What you will do: Render the entries from the line with "right shoulder: (934, 381, 0)" up to and including the last entry as a two-column CSV with the headers keypoint and position. Give one row per entry, put each field in quotes, and replace any line breaks with spaces.

**** Excerpted records ****

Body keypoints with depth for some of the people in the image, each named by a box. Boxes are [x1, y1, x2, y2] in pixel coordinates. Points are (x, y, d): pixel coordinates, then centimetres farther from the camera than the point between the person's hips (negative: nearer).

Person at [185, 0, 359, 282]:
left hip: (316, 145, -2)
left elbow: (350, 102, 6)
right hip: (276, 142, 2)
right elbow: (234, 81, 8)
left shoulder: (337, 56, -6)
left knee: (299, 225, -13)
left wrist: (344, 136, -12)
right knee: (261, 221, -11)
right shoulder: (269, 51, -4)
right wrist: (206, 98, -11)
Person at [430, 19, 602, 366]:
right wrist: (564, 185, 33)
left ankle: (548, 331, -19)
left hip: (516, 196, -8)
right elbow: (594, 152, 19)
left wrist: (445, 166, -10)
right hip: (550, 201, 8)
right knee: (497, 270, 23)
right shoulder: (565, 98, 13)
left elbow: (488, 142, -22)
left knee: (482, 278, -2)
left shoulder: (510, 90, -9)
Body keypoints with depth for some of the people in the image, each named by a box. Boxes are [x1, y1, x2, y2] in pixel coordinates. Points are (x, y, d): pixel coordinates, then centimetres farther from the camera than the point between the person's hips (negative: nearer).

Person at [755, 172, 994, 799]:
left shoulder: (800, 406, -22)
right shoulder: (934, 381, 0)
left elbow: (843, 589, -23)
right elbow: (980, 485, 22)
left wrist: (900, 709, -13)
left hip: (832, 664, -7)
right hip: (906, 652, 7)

****

Task response:
keypoint,position
"right shoulder:","(934, 381, 0)"
"left elbow:","(843, 589, -23)"
"right elbow:","(980, 485, 22)"
"left wrist:","(900, 709, -13)"
"left hip:","(832, 664, -7)"
"right hip:","(906, 652, 7)"